【主張】TPP11 この機を逃さず合意図れ

 環太平洋戦略的経済連携協定(TPP)の発効を目指す11カ国の折衝が大詰めを迎えている。今月上旬のベトナムでの閣僚・首脳会合で、政治決着を目指すという。

 米国が離脱したとはいえ、TPPが日本経済の成長に欠かせぬ基盤となり得ることに変わりはない。保護主義の台頭を許さず、自由貿易を推進するためにも、この機を逃さず、目標である大筋合意を果たしたい。

 域内大国として「TPP11」の早期発効を各国に働きかけてきた日本の役割は特に大きい。いたずらに結論を先延ばしせず、11カ国の結束を促すよう、リーダーシップを発揮しなければなるまい。

 千葉県浦安市で開かれた首席交渉官会合では、米国離脱に対応して実施を棚上げする凍結項目を絞り込んだ。米国の要求で盛り込まれた、医薬品データの保護規定などの凍結で一致している。

 会合前には、ニュージーランドで政権交代があり、一部項目の凍結よりも、時間を要する再交渉を求める意向を示していた。大きな懸念材料だったが、新政権はその後、柔軟姿勢に転じた。

 ベトナムが繊維製品の関税撤廃を制限する原産地規則の見直しを求めるなど、各国の主張には隔たりも残っている。これらは閣僚や首脳の政治判断に委ねられた。
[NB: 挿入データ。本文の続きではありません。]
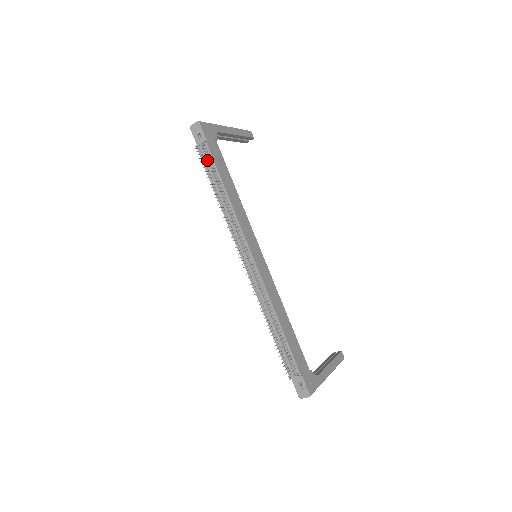
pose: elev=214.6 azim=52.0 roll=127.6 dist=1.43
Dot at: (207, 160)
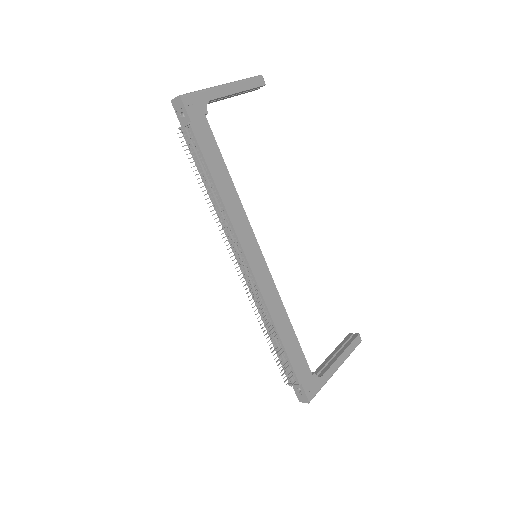
Dot at: (193, 148)
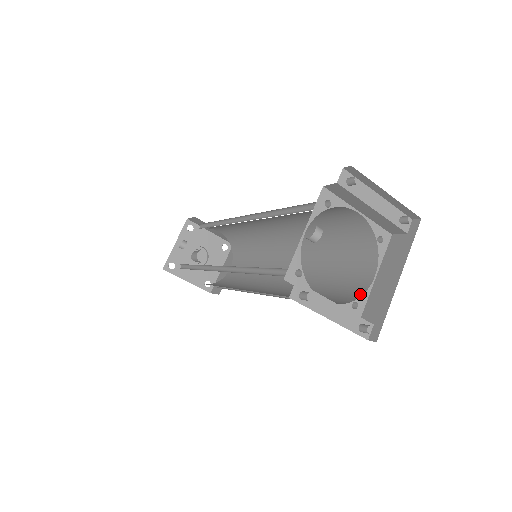
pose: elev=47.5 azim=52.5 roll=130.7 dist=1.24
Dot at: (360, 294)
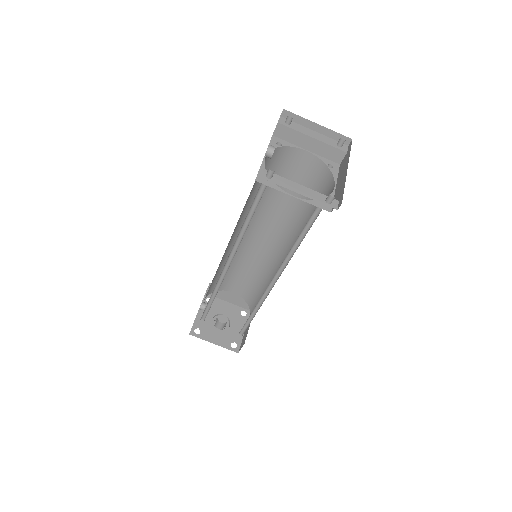
Dot at: occluded
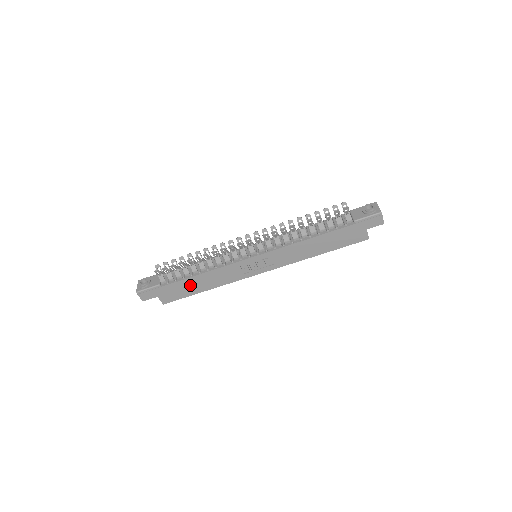
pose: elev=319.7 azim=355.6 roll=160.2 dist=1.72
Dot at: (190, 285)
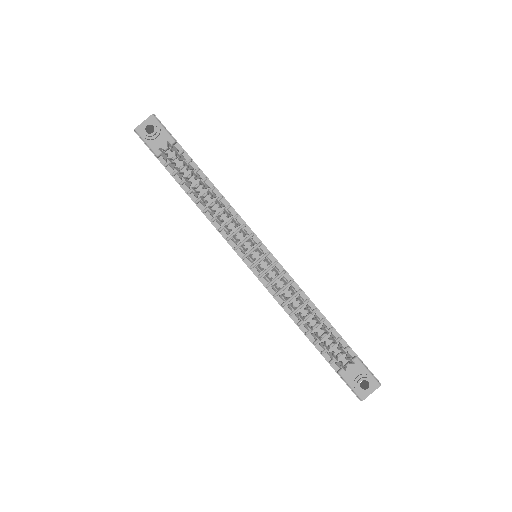
Dot at: occluded
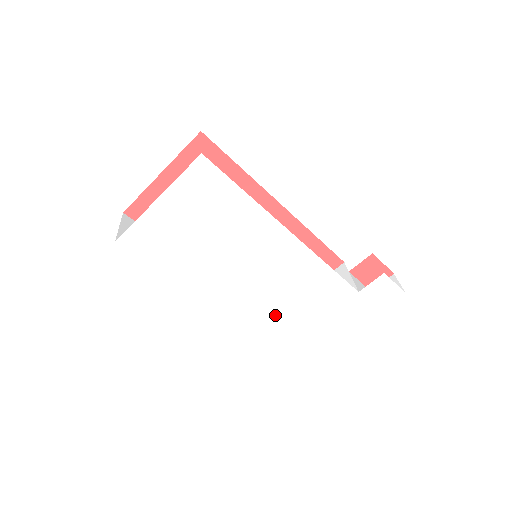
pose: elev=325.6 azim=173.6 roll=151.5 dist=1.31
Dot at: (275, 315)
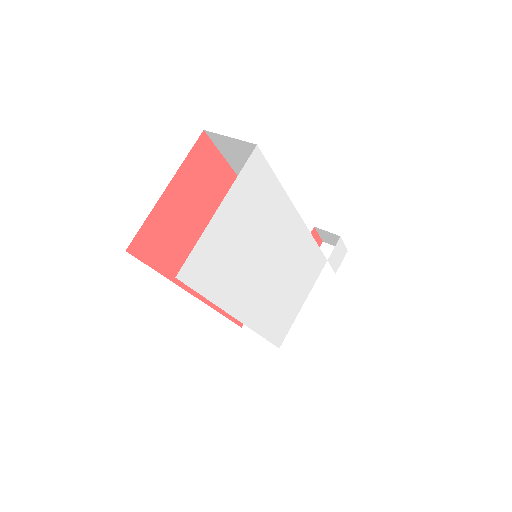
Dot at: (282, 309)
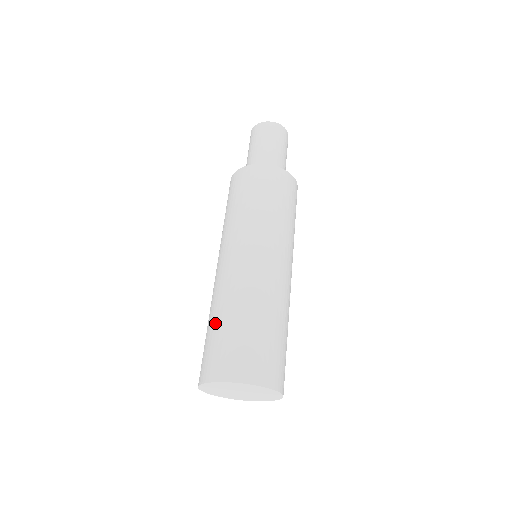
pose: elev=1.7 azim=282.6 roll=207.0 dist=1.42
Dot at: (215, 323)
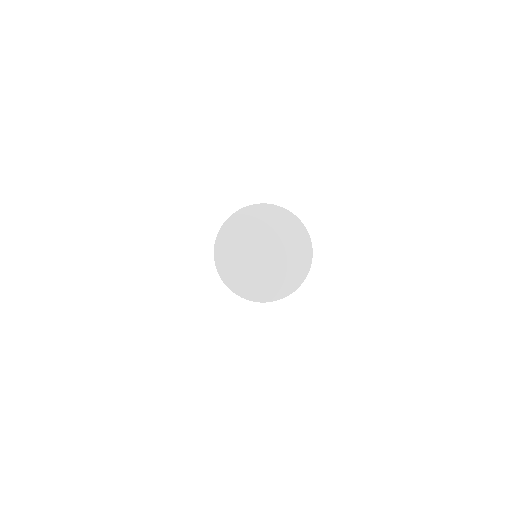
Dot at: occluded
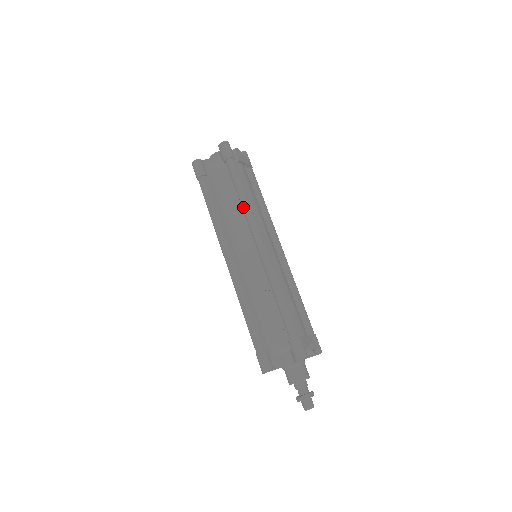
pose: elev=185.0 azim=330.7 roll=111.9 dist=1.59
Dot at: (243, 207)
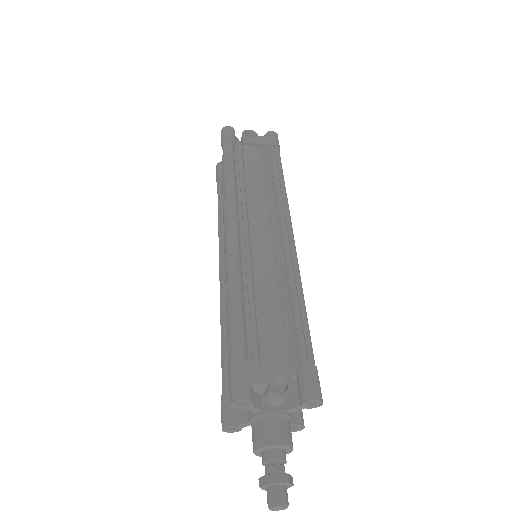
Dot at: occluded
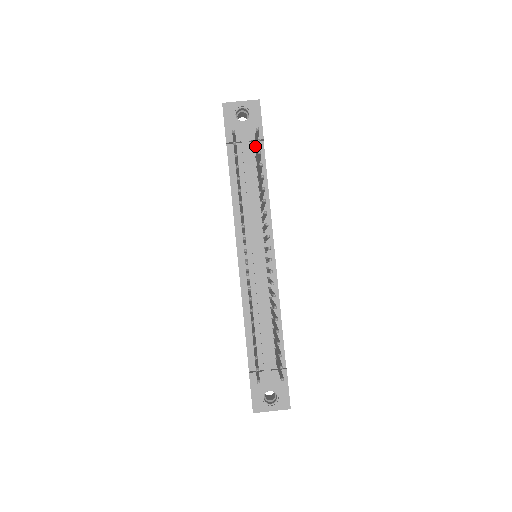
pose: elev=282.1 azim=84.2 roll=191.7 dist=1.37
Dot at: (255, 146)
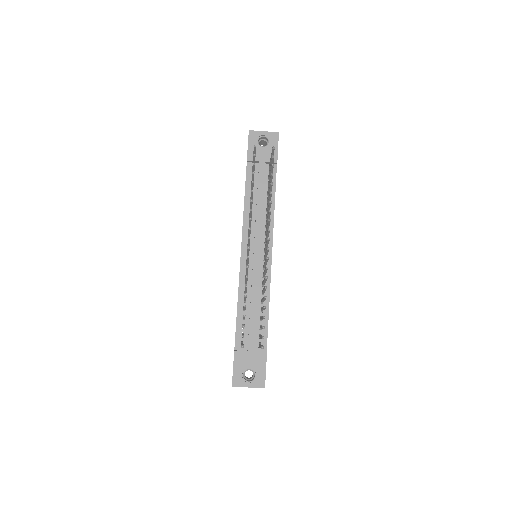
Dot at: (269, 166)
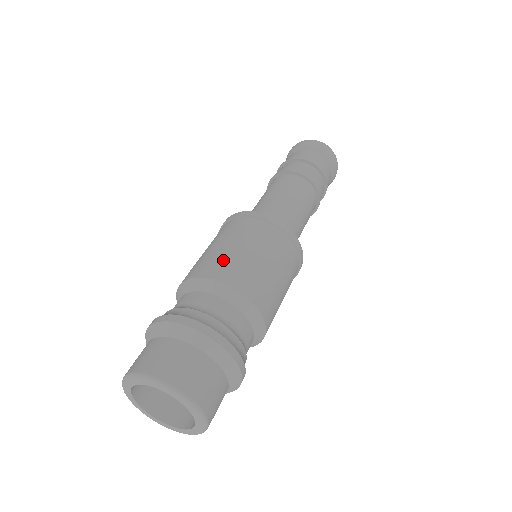
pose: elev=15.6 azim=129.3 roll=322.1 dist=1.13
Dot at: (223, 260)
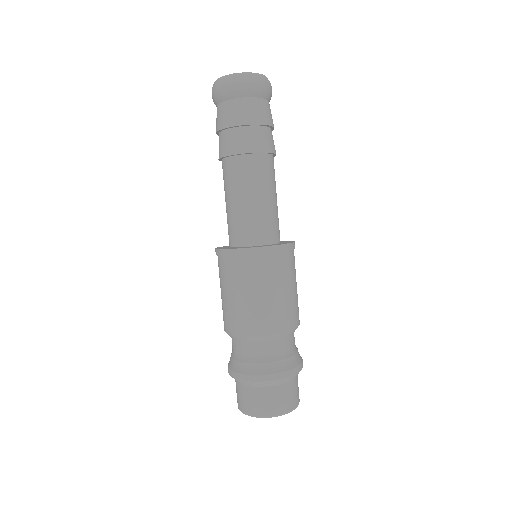
Dot at: (251, 315)
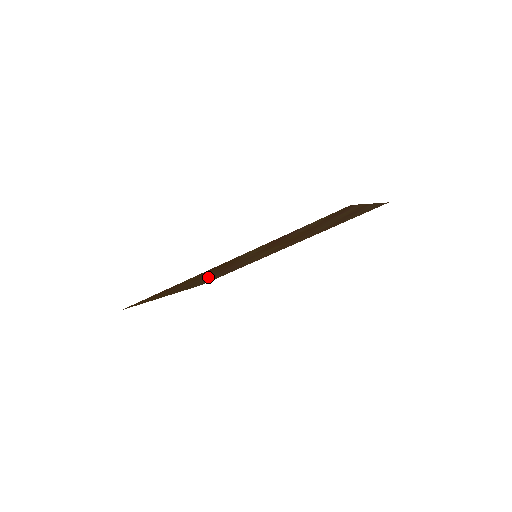
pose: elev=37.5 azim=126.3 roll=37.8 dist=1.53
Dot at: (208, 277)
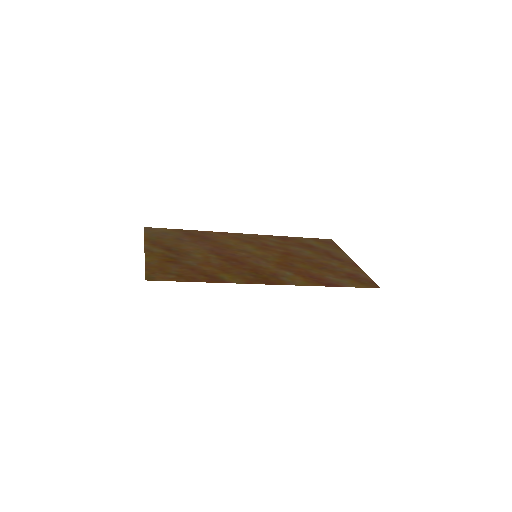
Dot at: (200, 252)
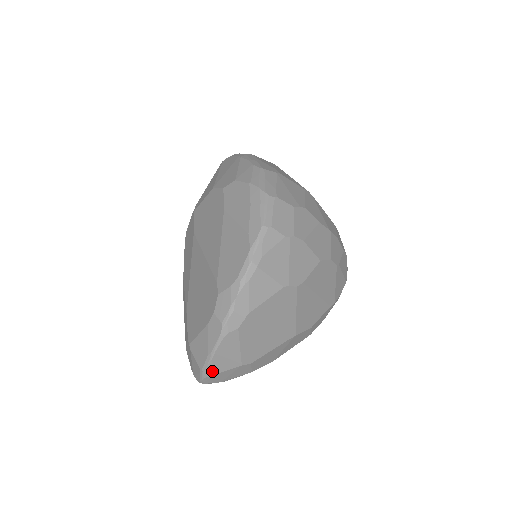
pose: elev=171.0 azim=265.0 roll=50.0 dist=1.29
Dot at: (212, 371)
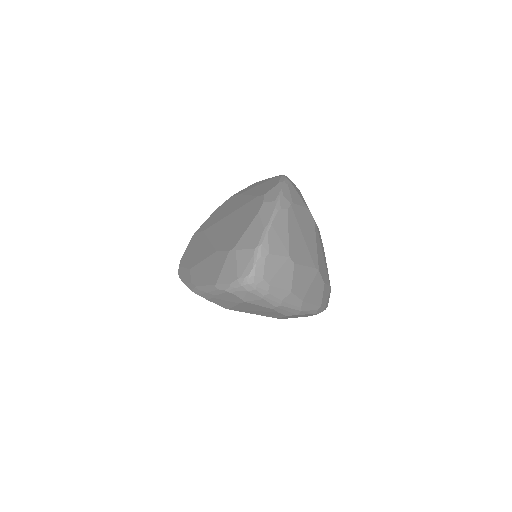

 通商協議で国益が衝突するのは当然である。だが、関税撤廃にとどまらず、知的財産や電子商取引などの幅広いルールを明記したTPPの成果を無にするわけにはいくまい。各国は、大局的な観点に立って歩み寄りを図るべきだ。

 もとより、TPP11には将来的な米国の復帰を可能にする受け皿としての意味もある。トランプ政権は、多国間の枠組みよりも2国間で協定を結んだ方が自国に有利だと考えてTPPを離脱した。

 11カ国が意見をまとめられなければ、米国に復帰を促すどころではない。むしろ、足元をみた米国が日米自由貿易協定(FTA)の交渉入りを強く求める可能性がある。安倍晋三首相は、これを念頭に置いて、トランプ大統領と経済問題を話し合う必要がある。

 TPPは、経済、軍事両面での中国の覇権主義的傾向を牽制(けんせい)する戦略的意義を併せ持つ。11カ国の交渉が停滞すれば、TPPを自国包囲網と警戒してきた中国の存在感が、域内で一段と高まることも指摘しておきたい。